On y voit des scènes crues, des morts, des combats, des victimes approchées au plus près par un photographe au coeur de l'action : "Ce sont des images qu'on ne voit plus aujourd'hui, reconnaît Horst Faas. Le métier a beaucoup changé."
Aujourd'hui, la guerre du Vietnam passe souvent pour un "âge d'or" auprès des photojournalistes. Car le conflit a marqué un tournant dans la photo de guerre, révélant des noms légendaires comme Larry Burrows ou Don McCullin. Et ce au prix de nombreux morts parmi les photographes : 72 victimes rien que chez les Occidentaux. Horst Faas leur a rendu hommage dans un ouvrage, Requiem (éd. Marval), paru en 1997.
Quand il compare ses photos à celles réalisées en Irak, Horst Faas regrette surtout l'autonomie dont il bénéficiait au Vietnam. "J'allais voir les conducteurs d'hélicoptère et j'essayais de les convaincre de m'emmener. Je leur disais que j'avais ma propre nourriture, mon casque, et en général ça marchait." Sur place, le photographe était en première ligne, partageant le quotidien des marines, les combats. "Les officiers nous laissaient assister aux réunions. Nous pouvions publier des photos de morts si la famille était prévenue avant."
Aujourd'hui, dit-il, la guerre est devenue "une bureaucratie. Il faut des autorisations pour tout". L'accès au terrain est limité et, du coup, les photographies montrent surtout l'avant et l'après des combats. Côté censure, l'administration américaine a fixé "des règles bizarres", qui interdisent de prendre la photo d'un blessé sans son autorisation. "Est-ce qu'on demande à ces gens leur autorisation pour leur envoyer des bombes à la figure ?" La technologie et l'amélioration des moyens de communication ont aussi beaucoup pesé sur l'évolution du métier. "Au Vietnam, il fallait 14 minutes pour transmettre une photographie noir et blanc. Une éternité !" Sur le terrain, le photographe restait injoignable plusieurs jours, ce qui lui donnait le temps de réfléchir à son sujet, d'étudier le terrain. "Un vrai luxe que ne connaissent plus les photographes."
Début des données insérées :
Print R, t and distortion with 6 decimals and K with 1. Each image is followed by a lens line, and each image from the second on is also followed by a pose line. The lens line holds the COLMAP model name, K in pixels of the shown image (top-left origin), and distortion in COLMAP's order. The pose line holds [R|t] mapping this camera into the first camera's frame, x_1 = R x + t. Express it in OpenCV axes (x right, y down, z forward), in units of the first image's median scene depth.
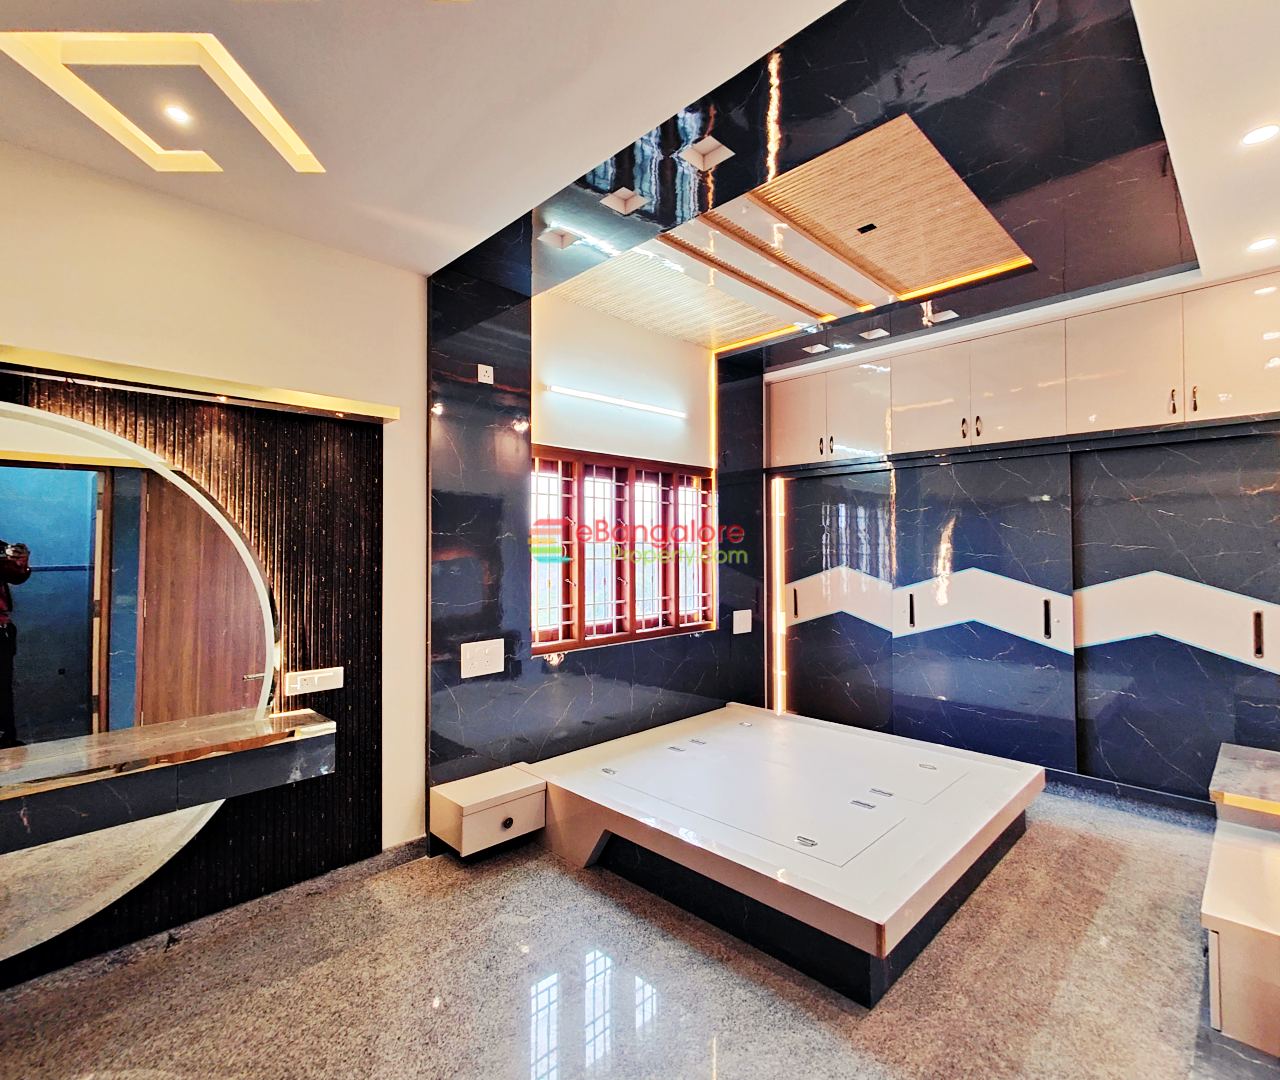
lens RADIAL K [[632.9, 0, 634.8], [0, 632.9, 535.9], [0, 0, 1]] dist [0.000080, 0.004071]
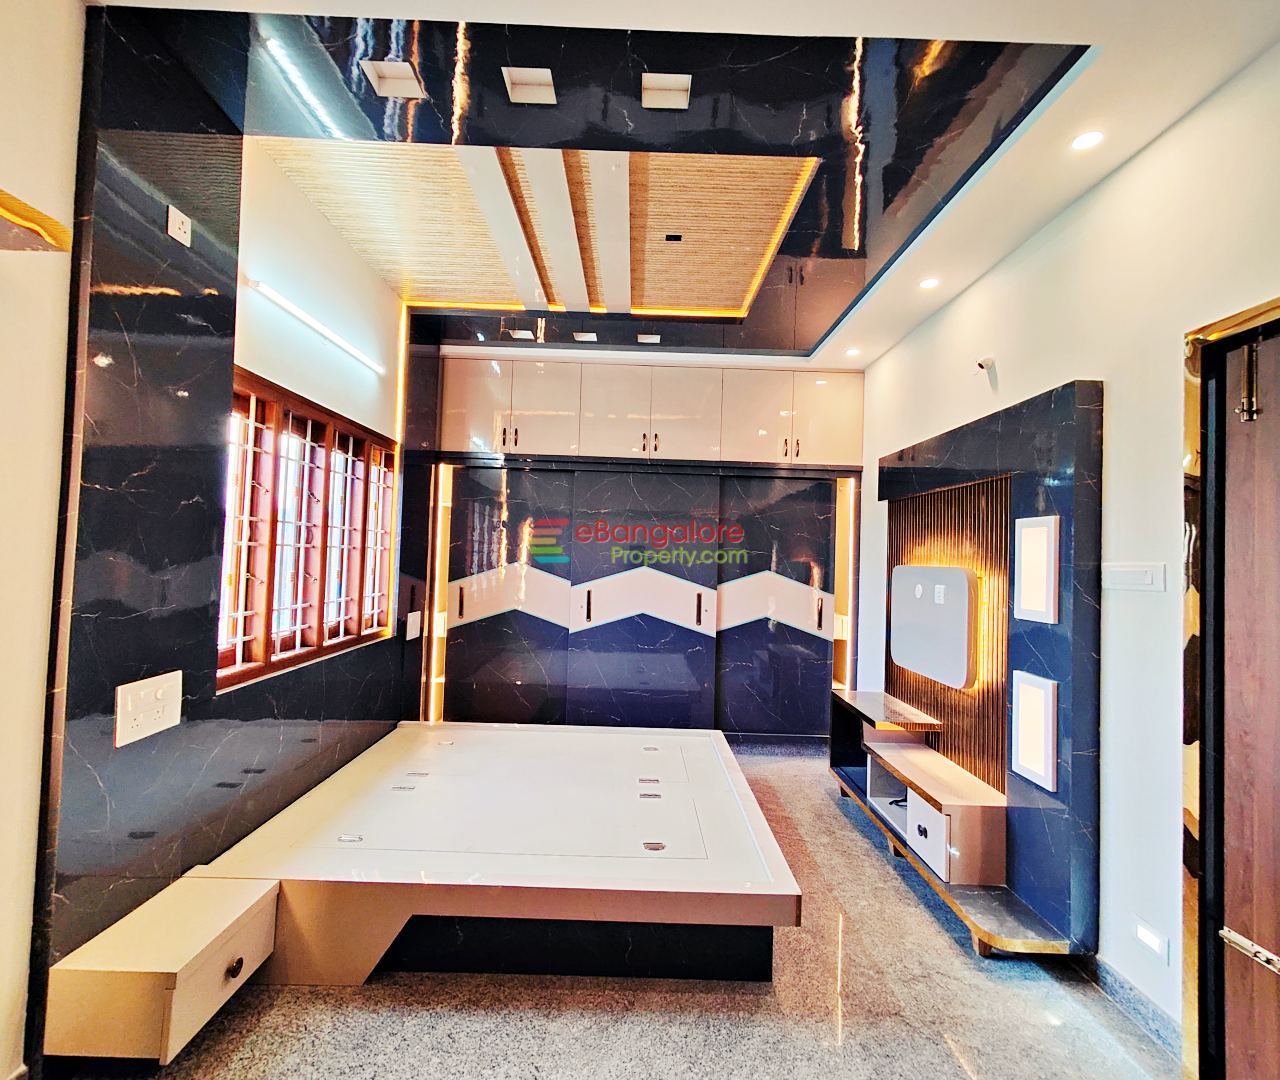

Pour autant, explique Horst Faas, les photos de guerre actuelles ne sont pas si mauvaises qu'on le dit. "Il y a de très bons photographes. Mais leurs photos sont noyées dans l'immense masse d'images produites et transmises chaque jour." C'est surtout le désintérêt du public, selon lui, qui explique la tiédeur des publications. "Aujourd'hui, le monde ne veut plus voir ça, les médias achètent des photos people, du divertissement."